Posted on 8 Oct 2009 by The Manufacturer

Lean, and more collaborative product development and data management will provide the biggest benefits to manufacturers in the next five years, say directors at software company Gartner. Marc Halpern, research director and Dan Miklovic, research vice president set out their interpretation of lean and why it is so important.

Gartner has identified that lean, Six Sigma manufacturing, design data management, product content management, product requirements management, product portfolio and programme management, and collaborative product development should be manufacturers’ top priorities over the next five years. These will have the greatest positive impact on the business performance of manufacturers through 2014.

Lean is the most fundamental and has the broadest impact. It establishes a value basis for all decisions and activities within a manufacturing company. It goes beyond the vaunted reductions in cost and inventory commonly associated with lean. It fundamentally impacts the basis for all decision making, from defining products to be developed, through design, production, service, sales and more. It is the most of these areas to execute, because it requires cultural change at every organisational level, from senior executives to the maintenance staff.

Manufacturers that have adopted lean correctly are achieving major business performance improvements.

Lean manufacturing seeks to achieve a value-based, problem-solving approach for every activity in the manufacturing value chain. Lean is a manufacturing management and production control system for eliminating waste, but not by arbitrarily cutting costs.

Lean is about developing critical production linkages with customer or market demands for value, and continually redefining processes that best serve that demand for value with a minimum of wasted steps — building of inventory is foremost among the sources of waste. Lean assumes change is constant and necessary for improvement; therefore, it posits a system of decentralised problem resolution, team-based decision making, and interdependent, coordinated and transparent asset use that fosters great agility.

Manage data, support lean
Given these goals, lean manufacturing systems consist of a set of tools, including value stream mapping, root cause problem resolution and line balancing for “onepiece flow”; kanban-based material “pull” systems based on just-in-time (JIT) production concepts; visual manufacturing tools such as andon boards for problem flagging and resolution, as well as heijunka boards for production team monitoring of yield versus task time; error-proofing assembly techniques; and work instructions. Also, lean is a continuous process Lean has a profound, positive effect on manufacturing IT in improvement technique so that IT supports kaizen definitions and processes. The ongoing change among decentralised work teams is also relevant. Design data management, product content management, product requirements management, product portfolio and programme management, and collaborative product development are a few of the applications that can support lean in multiple product lifecycle activities.

However, lean manufacturing systems lag in the manufacturing system marketplace, which is dominated by “batch and queue”-style operations supported primarily by manufacturing resource planning (MRP) solutions and their predominant production control and management techniques.

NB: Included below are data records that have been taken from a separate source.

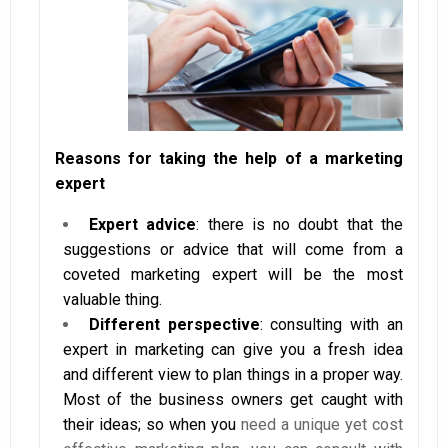
Reasons for taking the help of a marketing
expert
Expert advice
: there is no doubt that the
suggestions or advice that will come from a
coveted marketing expert will be the most
valuable thing.
Different perspective
: consulting with an
expert in marketing can give you a fresh idea
and different view to plan things in a proper way.
Most of the business owners get caught with
their ideas; so when you
need a unique yet cost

Many companies: 1) have not adopted lean principles and their corresponding systems; or 2) have deployed a lean system component, JIT, without the complete vision, change programme and management controls and then abandoned their lean initiatives after encountering cultural resistance and technical problems. Speed of adoption varies by industry, with the automotive and electronics industries being far more advanced (two years to mainstream adoption) and process industries just beginning to adopt lean (in reality five to ten years from mainstream adoption).

While many point solutions may exist for lean operations, manufacturers need to deploy technology according to a broader lean transformation strategy, as well as business and technology plans. Isolated applications will not return adequate benefits. IT may be deployed in incremental or staged implementations as long as the right process and system interfaces are identified and achieved along the road map, and the higher-order principles of lean manufacturing are not violated. A holistic lean manufacturing operations suite, representing all the IT ramifications of lean, does not exist today. Users must look at technologies, software providers and home grown solutions that offer the best path to integration. Because lean is a continuous improvement methodology grounded in identifying root causes for waste and ongoing elimination of non-value adding activities, users must consider their abilities to rapidly deploy and revise applications according to the hands-on needs of operators in the process as a key to success.

Still in adolescence, lean manufacturing currently has a market penetration of between five and 20% in the UK. Ultimately, although it remains up to five years away, its impact will be transformational.